Non è fantascienza, né un effetto speciale generato dall’intelligenza artificiale. Quello ripreso dalle telecamere del telegiornale francese TF1 è un fenomeno reale e spettacolare: una nube che sembra un’enorme onda in arrivo, sospesa nel cielo e capace di estendersi per diversi chilometri.
Si chiama “arcus”, o più comunemente “roll cloud”, e il suo aspetto è tanto suggestivo quanto inquietante: una massa nuvolosa lunga e compatta che ricorda un vero e proprio tsunami atmosferico. L’ultimo episodio è stato osservato il 2 maggio su una spiaggia del Brasile, ma fenomeni simili sono stati segnalati anche in Portogallo la scorsa estate e in diverse altre parti del mondo.
Secondo gli esperti, la sua formazione è legata a particolari condizioni meteorologiche. Il calore e l’evaporazione dell’acqua marina generano condensazione sopra la superficie del mare, ma il vero motore del fenomeno è il cosiddetto “wind shear”, ovvero la presenza di venti che soffiano in direzioni diverse a differenti altitudini. Questa instabilità fa sì che la nube inizi a “arrotolarsi” su se stessa, assumendo la tipica forma cilindrica o a onda.
“In meteorologia questo fenomeno si chiama wind shear. In questo caso abbiamo venti che soffiano in direzioni diverse tra la base e la parte superiore della nube, ed è questo che la fa arrotolare”, spiega Sébastien Laflorencie, docente presso la Scuola Nazionale di Meteorologia.
Nel caso brasiliano, l’altezza della nube è stata stimata in circa un chilometro, pari a tre volte la Torre Eiffel impilate. Una misura impressionante per l’osservatore umano, ma considerata dagli esperti relativamente modesta nel contesto dei sistemi nuvolosi più estesi.
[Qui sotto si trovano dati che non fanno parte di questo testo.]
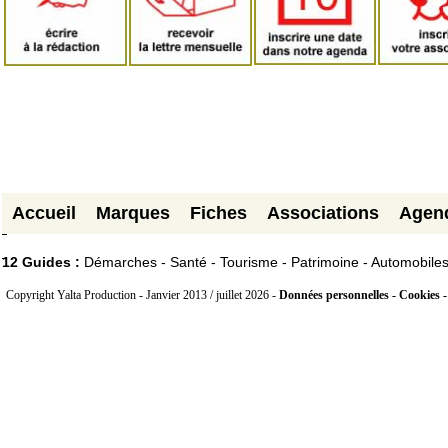
Accueil
Marques
Fiches
Associations
Agen
12 Guides :
Démarches - Santé - Tourisme - Patrimoine - Automobile
Copyright Yalta Production - Janvier 2013 / juillet 2026 -
Données personnelles - Cookies 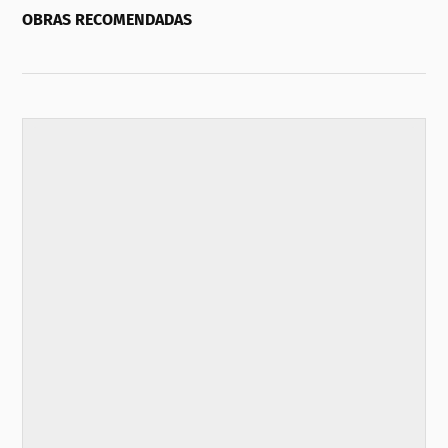
OBRAS RECOMENDADAS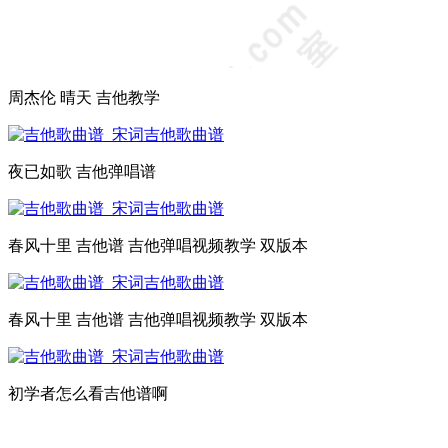
周杰伦 晴天 吉他教学
夜已如歌 吉他弹唱谱
春风十里 吉他谱 吉他弹唱视频教学 双版本
春风十里 吉他谱 吉他弹唱视频教学 双版本
初学者怎么看吉他谱啊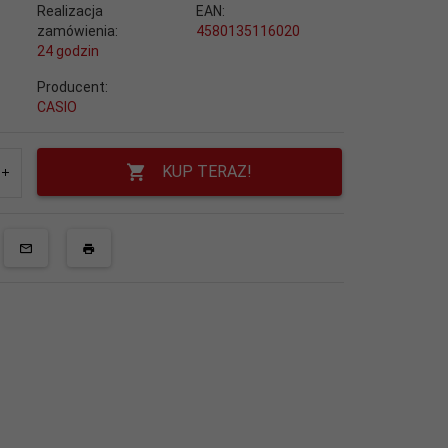
Realizacja
EAN:
zamówienia:
4580135116020
24 godzin
Producent:
CASIO
KUP TERAZ!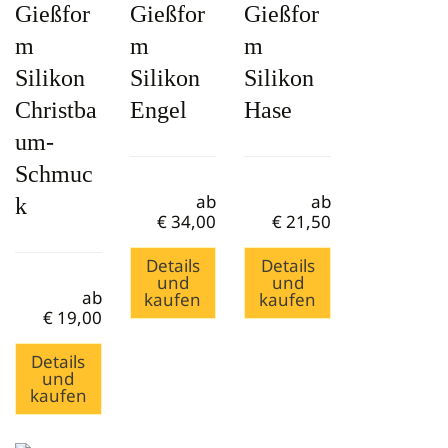
Gießfor
Gießfor
Gießfor
m
m
m
Silikon
Silikon
Silikon
Christba
Engel
Hase
um-
Schmuc
ab
ab
k
€
34,00
€
21,50
Details
Details
und
und
ab
kaufen
kaufen
€
19,00
Details
und
kaufen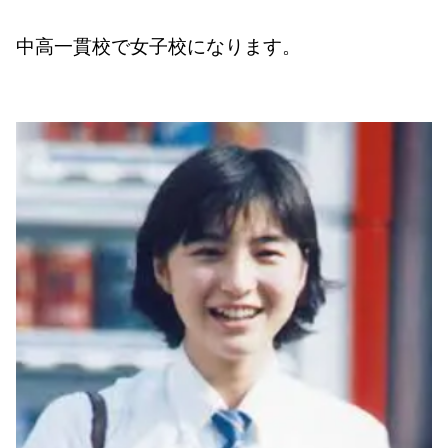
中高一貫校で女子校になります。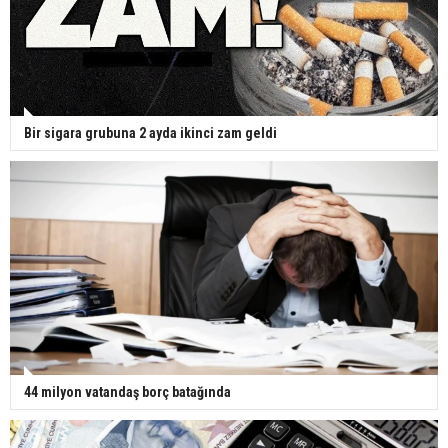
Bir sigara grubuna 2 ayda ikinci zam geldi
44 milyon vatandaş borç batağında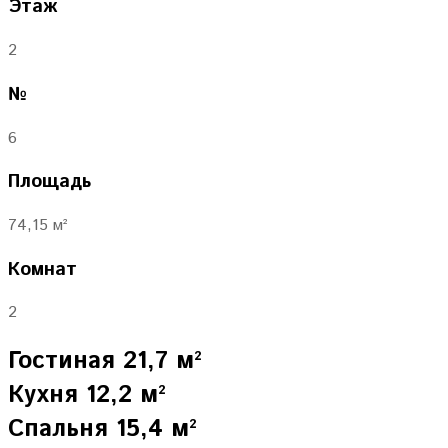
Этаж
2
№
6
Площадь
74,15 м²
Комнат
2
Гостиная 21,7 м²
Кухня 12,2 м²
Спальня 15,4 м²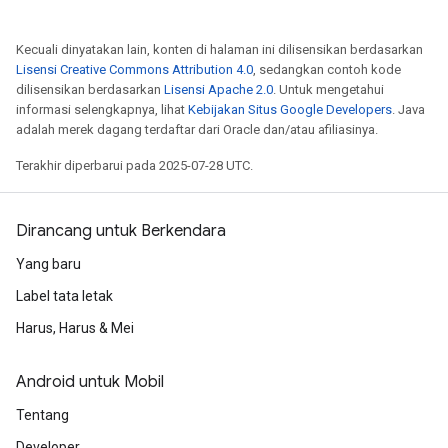
Kecuali dinyatakan lain, konten di halaman ini dilisensikan berdasarkan
Lisensi Creative Commons Attribution 4.0
, sedangkan contoh kode
dilisensikan berdasarkan
Lisensi Apache 2.0
. Untuk mengetahui
informasi selengkapnya, lihat
Kebijakan Situs Google Developers
. Java
adalah merek dagang terdaftar dari Oracle dan/atau afiliasinya.
Terakhir diperbarui pada 2025-07-28 UTC.
Dirancang untuk Berkendara
Yang baru
Label tata letak
Harus, Harus & Mei
Android untuk Mobil
Tentang
Developer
Fenomeni simili non sono rari: sono stati osservati anche in Australia, in Iraq e lungo le coste europee, tra cui Bretagna e regione dell’Aude in Francia. Nonostante ciò, gli studiosi precisano che non si tratta di eventi in aumento: la loro maggiore visibilità sarebbe legata soprattutto alla diffusione delle immagini sui social media e alla crescente capacità di documentazione.
Le “roll clouds” sono oggi ufficialmente riconosciute e inserite nell’Atlante delle Nubi dell’Organizzazione Meteorologica Mondiale, a conferma del loro interesse scientifico oltre che spettacolare.
Spettacolari, rare e spesso fraintese, queste nubi continuano a trasformare il cielo in uno scenario che oscilla tra meraviglia e inquietudine, ricordando quanto la meteorologia possa ancora sorprendere anche nell’era della tecnologia e delle previsioni avanzate.